■ **Task item**:
From the items below, extract verbatim every line from the one containing "- (How to format" down to the one containing "- (How to build", including both of those lines.

[Collected data]
·····

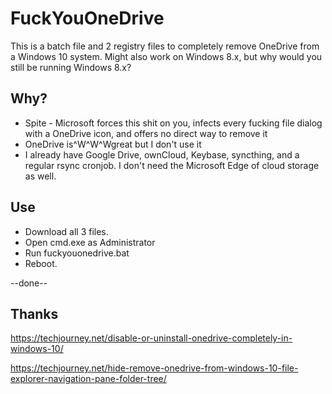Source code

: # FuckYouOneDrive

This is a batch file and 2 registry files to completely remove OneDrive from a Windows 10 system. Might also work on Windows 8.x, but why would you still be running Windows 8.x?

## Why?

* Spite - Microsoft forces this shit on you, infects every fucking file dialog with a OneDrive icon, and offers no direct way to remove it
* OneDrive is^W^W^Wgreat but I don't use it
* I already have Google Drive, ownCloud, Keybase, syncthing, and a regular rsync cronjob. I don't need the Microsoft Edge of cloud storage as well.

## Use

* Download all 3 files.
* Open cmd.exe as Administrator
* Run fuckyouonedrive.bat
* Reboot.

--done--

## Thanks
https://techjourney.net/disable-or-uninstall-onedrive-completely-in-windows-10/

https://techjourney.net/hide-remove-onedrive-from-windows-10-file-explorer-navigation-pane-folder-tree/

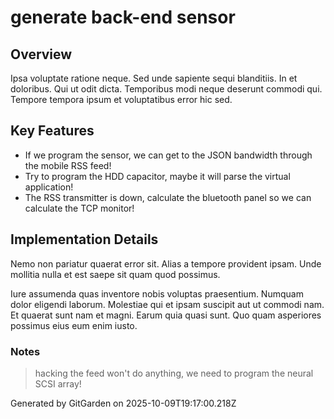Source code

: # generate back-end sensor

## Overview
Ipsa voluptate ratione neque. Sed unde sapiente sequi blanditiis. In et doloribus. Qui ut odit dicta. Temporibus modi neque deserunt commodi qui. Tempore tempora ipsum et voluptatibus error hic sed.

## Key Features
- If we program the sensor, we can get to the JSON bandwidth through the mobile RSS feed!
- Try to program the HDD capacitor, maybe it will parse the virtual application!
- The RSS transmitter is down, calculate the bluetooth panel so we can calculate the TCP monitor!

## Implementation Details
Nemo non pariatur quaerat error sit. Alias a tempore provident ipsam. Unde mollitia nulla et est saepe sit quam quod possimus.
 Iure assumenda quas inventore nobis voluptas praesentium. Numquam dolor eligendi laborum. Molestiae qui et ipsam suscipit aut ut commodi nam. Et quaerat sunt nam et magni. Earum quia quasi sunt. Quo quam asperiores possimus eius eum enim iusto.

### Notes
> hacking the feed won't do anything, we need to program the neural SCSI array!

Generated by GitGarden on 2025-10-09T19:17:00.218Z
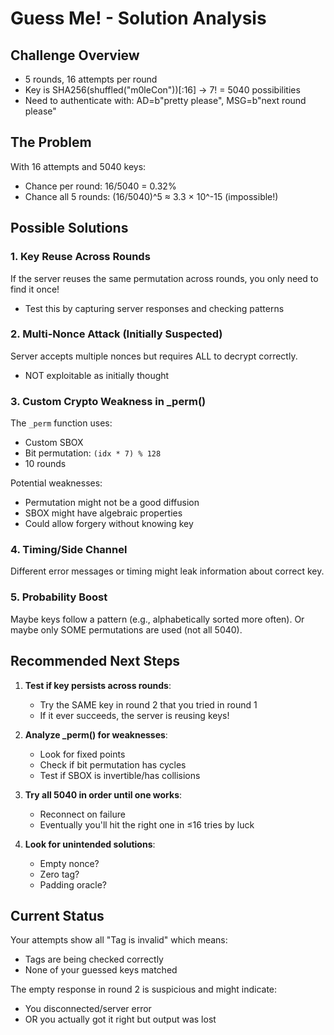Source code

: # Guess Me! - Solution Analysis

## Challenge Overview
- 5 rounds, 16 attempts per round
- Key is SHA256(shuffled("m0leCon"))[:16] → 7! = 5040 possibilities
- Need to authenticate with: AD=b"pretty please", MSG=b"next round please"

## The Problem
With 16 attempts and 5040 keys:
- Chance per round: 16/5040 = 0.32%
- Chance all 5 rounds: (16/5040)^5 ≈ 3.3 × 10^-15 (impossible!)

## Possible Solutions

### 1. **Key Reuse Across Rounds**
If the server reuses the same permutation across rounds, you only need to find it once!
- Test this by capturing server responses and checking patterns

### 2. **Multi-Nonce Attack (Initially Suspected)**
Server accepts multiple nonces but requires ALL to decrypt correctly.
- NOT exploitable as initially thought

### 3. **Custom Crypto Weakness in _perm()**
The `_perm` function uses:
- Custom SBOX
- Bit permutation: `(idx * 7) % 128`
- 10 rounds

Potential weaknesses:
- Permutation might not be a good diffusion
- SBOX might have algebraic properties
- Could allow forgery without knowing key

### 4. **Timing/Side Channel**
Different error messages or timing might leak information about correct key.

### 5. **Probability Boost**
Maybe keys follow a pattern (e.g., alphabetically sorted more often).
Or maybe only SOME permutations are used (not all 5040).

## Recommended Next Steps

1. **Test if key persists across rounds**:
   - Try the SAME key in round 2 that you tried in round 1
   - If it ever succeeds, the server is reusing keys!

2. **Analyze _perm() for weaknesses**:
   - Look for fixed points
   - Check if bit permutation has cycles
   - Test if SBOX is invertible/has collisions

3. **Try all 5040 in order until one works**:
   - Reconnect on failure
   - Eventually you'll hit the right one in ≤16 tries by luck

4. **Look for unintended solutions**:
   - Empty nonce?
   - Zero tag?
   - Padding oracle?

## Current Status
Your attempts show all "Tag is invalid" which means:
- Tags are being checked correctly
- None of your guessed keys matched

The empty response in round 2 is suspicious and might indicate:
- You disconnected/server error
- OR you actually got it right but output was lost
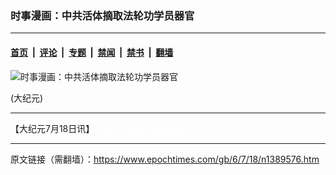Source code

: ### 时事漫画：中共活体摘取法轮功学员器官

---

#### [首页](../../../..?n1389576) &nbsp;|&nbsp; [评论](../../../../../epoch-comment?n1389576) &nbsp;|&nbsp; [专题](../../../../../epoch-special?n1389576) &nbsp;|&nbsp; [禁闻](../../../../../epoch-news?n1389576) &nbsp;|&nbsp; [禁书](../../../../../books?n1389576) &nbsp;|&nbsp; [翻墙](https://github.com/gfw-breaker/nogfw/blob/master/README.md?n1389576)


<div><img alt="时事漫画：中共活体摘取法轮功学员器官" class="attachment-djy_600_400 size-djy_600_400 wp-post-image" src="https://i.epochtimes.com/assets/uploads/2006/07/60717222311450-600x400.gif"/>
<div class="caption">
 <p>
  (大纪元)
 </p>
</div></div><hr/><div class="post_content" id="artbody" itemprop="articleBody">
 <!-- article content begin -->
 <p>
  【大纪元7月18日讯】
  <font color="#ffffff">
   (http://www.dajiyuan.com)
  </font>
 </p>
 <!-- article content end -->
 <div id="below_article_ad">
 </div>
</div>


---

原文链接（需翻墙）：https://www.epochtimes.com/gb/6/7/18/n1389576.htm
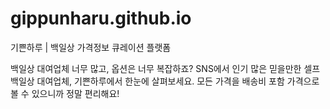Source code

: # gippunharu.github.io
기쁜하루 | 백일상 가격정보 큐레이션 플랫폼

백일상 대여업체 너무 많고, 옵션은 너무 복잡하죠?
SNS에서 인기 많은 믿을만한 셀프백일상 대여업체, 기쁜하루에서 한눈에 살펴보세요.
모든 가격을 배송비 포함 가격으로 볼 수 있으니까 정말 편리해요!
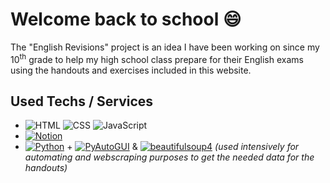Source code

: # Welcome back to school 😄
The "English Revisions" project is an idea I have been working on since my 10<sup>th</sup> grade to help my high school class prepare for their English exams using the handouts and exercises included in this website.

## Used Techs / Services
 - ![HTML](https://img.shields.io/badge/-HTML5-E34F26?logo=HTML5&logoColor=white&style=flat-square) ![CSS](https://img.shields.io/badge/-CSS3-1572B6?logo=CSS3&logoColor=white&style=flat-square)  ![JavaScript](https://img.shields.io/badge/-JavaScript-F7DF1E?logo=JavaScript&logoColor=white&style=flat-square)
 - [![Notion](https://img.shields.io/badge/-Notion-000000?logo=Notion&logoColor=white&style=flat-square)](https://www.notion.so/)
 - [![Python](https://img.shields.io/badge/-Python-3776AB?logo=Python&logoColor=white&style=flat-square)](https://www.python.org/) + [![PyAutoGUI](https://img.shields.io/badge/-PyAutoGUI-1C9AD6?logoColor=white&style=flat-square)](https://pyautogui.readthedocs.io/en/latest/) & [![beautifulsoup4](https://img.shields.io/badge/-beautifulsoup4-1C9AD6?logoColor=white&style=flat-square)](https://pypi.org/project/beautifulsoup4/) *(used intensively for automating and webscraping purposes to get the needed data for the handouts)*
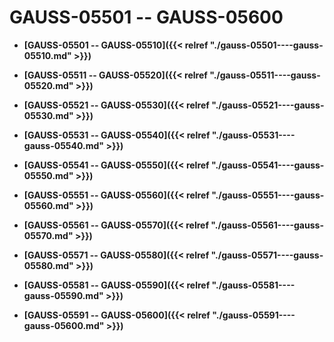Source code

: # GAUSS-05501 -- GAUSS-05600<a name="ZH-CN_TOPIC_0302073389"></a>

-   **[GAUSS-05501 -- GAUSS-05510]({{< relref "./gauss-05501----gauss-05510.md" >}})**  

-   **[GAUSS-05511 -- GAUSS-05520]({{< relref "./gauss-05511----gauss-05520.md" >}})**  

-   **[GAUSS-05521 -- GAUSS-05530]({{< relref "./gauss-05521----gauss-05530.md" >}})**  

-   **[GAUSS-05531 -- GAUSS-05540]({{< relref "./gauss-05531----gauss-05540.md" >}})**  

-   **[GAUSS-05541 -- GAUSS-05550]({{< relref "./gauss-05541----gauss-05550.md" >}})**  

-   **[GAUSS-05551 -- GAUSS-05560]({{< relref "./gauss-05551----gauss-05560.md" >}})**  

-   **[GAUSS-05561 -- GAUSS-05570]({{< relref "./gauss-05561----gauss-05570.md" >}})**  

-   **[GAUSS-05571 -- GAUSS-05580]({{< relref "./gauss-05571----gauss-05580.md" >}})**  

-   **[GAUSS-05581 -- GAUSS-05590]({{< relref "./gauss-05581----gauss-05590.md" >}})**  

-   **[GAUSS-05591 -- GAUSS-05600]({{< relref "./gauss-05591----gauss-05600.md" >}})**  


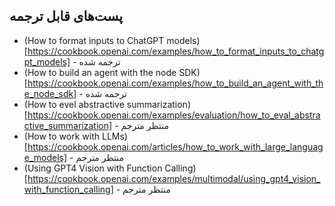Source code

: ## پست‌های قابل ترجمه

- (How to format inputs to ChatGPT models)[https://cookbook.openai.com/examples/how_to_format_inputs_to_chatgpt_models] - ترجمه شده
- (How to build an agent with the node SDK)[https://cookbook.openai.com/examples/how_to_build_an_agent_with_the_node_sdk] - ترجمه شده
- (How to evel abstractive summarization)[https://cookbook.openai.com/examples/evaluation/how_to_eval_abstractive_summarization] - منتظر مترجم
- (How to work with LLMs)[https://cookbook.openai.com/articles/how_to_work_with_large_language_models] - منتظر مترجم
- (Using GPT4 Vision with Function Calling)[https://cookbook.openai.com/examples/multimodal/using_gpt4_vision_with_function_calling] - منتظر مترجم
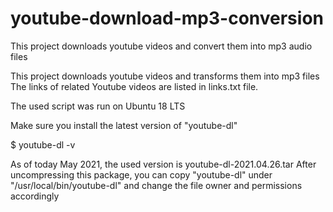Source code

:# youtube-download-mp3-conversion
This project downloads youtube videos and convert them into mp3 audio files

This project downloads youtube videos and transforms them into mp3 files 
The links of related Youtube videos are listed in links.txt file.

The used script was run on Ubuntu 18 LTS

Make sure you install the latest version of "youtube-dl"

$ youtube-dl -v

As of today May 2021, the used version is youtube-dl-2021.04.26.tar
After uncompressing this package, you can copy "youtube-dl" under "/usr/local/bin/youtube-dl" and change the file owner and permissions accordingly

·····

■ **Answer for the task**:
- (How to format inputs to ChatGPT models)[https://cookbook.openai.com/examples/how_to_format_inputs_to_chatgpt_models] - ترجمه شده
- (How to build an agent with the node SDK)[https://cookbook.openai.com/examples/how_to_build_an_agent_with_the_node_sdk] - ترجمه شده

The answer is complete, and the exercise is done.